I've had my ASUS ROG Strix Vega 64 since January 2018 and just recently (August/September 2019 maybe?) begun having issues with both of my monitors blacking out, audio seems to still be playing, but hitting caps/num locks on the keyboard eventually stop toggling the identifier light and I hard reboot the system. The fans on the GPU will also spin a few hundred RPM faster than normal occasionally which seems to coincide with a crash unless I underclock the GPU.
This used to happen on my ASUS Crosshair VI Hero & Ryzen 7 1800X system and still occurs on my new ASUS Crosshair VIII Hero & Ryzen 9 3950X system. Below are any BIOS version info I could find for both motherboards. If there's any other information that might be helpful I'd gladly help out.
I've also attached a screenshot of the performance tab in the driver when the GPU fan spins up.
ASUS Crosshair VI Hero
BIOS Version: 6201 x64
BIOS Date: 2018-05-29
EC1 Version: MBEC-AM4-0310
EC2 Version: RGE2-AM4-0106
LED EC Version: LED-0116
KeyBot Version: KBOT2-ROG-0122
ASUS Crosshair VIII Hero
BIOS Version: 1201 x64
BIOS Date: 2019-11-18
EC Version: MBEC-X570-0218
LED EC1 Version: AULA3-6K75-0202
ASUS ROG Strix Vega 64 (From HWiNFO64)
Video BIO Version: 016.001.001.000
SMU Firmware Version: 5.28.20
Oh, forgot to mention that if I leave my PC off for a while and then turn it on to use, it doesn't seem to have any issues for quite a while. After prolonged use it will eventually black screen. However, if I reboot the machine and keep using, it seems to be much more likely to occur again unless I give the machine time to be off for a while before using it again.
It also seems to do better with the tuning underclocked and undervolted but resets my custom profile if I have to hard reset it. Though, I realize that both of these anecdotes aren't necessarily valid conclusions and could just be bias on my part attempting to notice a correlation. It does "seem like it helps!"
Well, I ran HWiNFO64 and logged all the sensors up until it crashed. Nothing stands out to me except the GPU current and power kinda jump around a lot? This morning GPU temp was in the mid/high 60's to low 70's with hotspot mid/high 90's. This evening, hotspot didn't even get to 90 before it crashed.
I'm waiting on some Thermal Grizzly Carbonaut pads and Minus 8 pads to replace on my GPU; should have them first week in March. If there's anything to try in the meantime please let me know. Thanks!
This is a very common problem with Vega 56 and 64 GPUs.

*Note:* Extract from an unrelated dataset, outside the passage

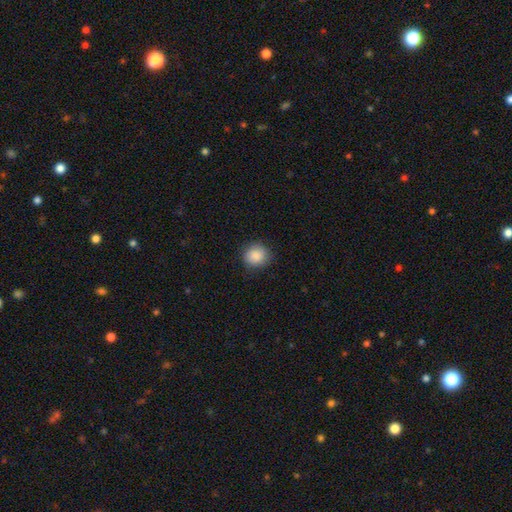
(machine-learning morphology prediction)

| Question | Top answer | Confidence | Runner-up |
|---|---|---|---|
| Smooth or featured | smooth | 88% | star or artifact (8%) |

Unfortunately, AMD nor any manufacturer will publicly admit fault.
It's not a heat or power problem, there is no solution except to RMA with your manufacturer or complain to AMD Support Ticket.
As an update (and reply to @doubleutf), I know someone who works at the AMD driver testing place and have been receiving input from him and have just been updating this post to have a record of what's going on. They have been trying to help me, though. If nothing here works I'll probably contact ASUS next to see what they suggest. However, I've had the card over two years so I'm not sure if I'll be able to RMA anything at this point but I'd give it a shot if necessary. I want to have as much info here for others who might be in the same boat, though.
I've replaced the thermal pads with Thermal Grizzly Minus 8 pads (as per lots of posts online). 3mm pads to replace the large yellow pad attached directly to the heatsink and a 2mm pad to replace the small grey pad on the metal shim. I've also replaced the thermal grease on the GPU die and HBM2 with a Thermal Grizzly Carbonaut pad (might replace this with Kryonaut paste though; it's hard to get positioned quite right).
I reset the driver to use the automatic profile instead of my super underclocked profile and haven't had any crashes. GPU, GPU HBM, GPU VR VDDC, and GPU VR MVDD Temperatures sit between 70-80 C under full load but the GPU Hot Spot temperature hovers in the 104-106 C range. But, haven't had any crashes; though I really don't like that hot spot temperature that high.
I haven't found any information as to what "hot spot" actually means, what the expected and safe range should be, or what to do. I might try swapping to paste and see if that helps.
So, got back from PAX and had a crash again so underclocked the GPU so hotspot stayed under 80C. Finally got around to swapping out the carbonaut pad for thermal paste. Running furmark, avg 200fps, and hotspot has been slowly creeping up from 77C after 2mins to 90C after ten. Still much better than the 106C immediately after starting I got previously. I'm going to keep an eye on it for a while but I'm optimistic that this hopefully addresses my issue.
Have you had anymore crashes? I bought my gigabyte vega 64 refurbished a couple years ago and have been fighting crashes since the beginning. I have never taken it apart but I will as a last resort.
hi guys dont know if will help you but i have a mis vega 56 oc and i have had the same probs you guys have so what i done was to lower my memory from 800mhz to 750 mhz and the voltage to 900ma , with the gpu frequency i turned down from 1649mhz to 1560mhz and the voltage down to 1100 ma and the power to -10 and changed to fan curve , no more crashes for me apart from the drivers 20.11.2 but the newest 20.12.1 but other drivers for me were cool , hope it helps :)